We are facing an issue, where at certain times there are number of commits that takes a more than a second. The time interval for this is not fixed. Our application sends thousands of commits but at some instance the commits with exact same timestamp gets slow.

This is extracted from MySQL slow query logs
enter image description here

There isn't anyother query in the slow query log at the same time. Any pointers on how it can be further investigated?

We are using MySQL 5.7.16 on Amazon RDS.

Best Answer

Since your commits are stalling, it's pretty safe to assume you're running with innodb_flush_log_at_trx_commit=1 (see #4 here), so one obvious change you could do is switch to innodb_flush_log_at_trx_commit=0, however that may not be the right choice for you - see the previous link.

In any case, COMMITs don't usualy stall due to other activity on the server (like queries), unless that other activity locks some kind of mutex for far too long.

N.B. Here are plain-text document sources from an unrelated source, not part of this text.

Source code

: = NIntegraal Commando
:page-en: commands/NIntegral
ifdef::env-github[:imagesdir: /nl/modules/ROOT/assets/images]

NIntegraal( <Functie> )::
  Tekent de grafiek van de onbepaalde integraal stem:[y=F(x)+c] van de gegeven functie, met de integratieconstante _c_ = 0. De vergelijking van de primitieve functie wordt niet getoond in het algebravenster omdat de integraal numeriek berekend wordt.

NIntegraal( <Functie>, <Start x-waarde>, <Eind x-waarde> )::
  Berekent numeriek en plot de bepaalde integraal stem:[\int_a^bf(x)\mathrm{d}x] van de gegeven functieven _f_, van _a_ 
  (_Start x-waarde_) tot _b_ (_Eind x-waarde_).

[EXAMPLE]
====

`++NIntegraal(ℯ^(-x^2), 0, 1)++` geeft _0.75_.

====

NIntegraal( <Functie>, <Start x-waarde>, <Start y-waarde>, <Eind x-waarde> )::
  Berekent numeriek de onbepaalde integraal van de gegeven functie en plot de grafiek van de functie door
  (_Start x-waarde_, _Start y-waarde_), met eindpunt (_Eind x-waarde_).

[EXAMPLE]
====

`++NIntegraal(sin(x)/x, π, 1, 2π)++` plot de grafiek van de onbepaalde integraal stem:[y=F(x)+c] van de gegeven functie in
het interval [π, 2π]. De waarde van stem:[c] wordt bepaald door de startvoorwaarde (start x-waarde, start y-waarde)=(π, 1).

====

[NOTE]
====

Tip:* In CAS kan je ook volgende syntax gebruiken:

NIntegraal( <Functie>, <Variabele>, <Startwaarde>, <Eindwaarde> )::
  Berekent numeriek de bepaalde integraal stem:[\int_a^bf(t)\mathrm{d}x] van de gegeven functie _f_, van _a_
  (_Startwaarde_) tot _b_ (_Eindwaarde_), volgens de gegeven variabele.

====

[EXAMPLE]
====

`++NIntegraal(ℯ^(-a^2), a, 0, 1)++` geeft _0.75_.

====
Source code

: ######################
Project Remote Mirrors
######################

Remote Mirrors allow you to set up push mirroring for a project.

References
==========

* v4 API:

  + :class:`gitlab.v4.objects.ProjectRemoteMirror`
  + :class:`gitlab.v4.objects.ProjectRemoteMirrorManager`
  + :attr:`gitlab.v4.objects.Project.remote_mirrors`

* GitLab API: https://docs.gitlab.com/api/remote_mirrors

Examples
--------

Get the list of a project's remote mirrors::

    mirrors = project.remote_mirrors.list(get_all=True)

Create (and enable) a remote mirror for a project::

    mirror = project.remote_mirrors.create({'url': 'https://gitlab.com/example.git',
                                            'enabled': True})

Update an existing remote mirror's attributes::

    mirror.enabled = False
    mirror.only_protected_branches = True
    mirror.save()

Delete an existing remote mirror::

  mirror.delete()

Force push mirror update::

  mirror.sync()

If I had to guess without any further evidence, I would say that your writes are so intensive, that MySQL is unable to flush fast enough using adaptive checkpointing, so it exceeds 75% of the log capacity and starts sharp checkpointing (which blocks server activity for a short period).

There are few quick ways to make MySQL handle writes better (besides one already mentioned above):

  1. Increase innodb log files (innodb_log_file_size) - you can go up to 4GB or so for your logs (esimating based on zero information given on the amount of writes),
  2. Increase pIOPS capacity for the data drive
  3. Increase innodb_io_capacity (up to ~70-80% of pIOPS capacity)

Otherwise it would be really useful to see disk activity from AWS, amount of data server currently writes (you can calculate it using Log sequence number delta between two consecutive show engine innodb status\G runs)

There are other ways too, but for that, I'd need a lot more details on the actual workload.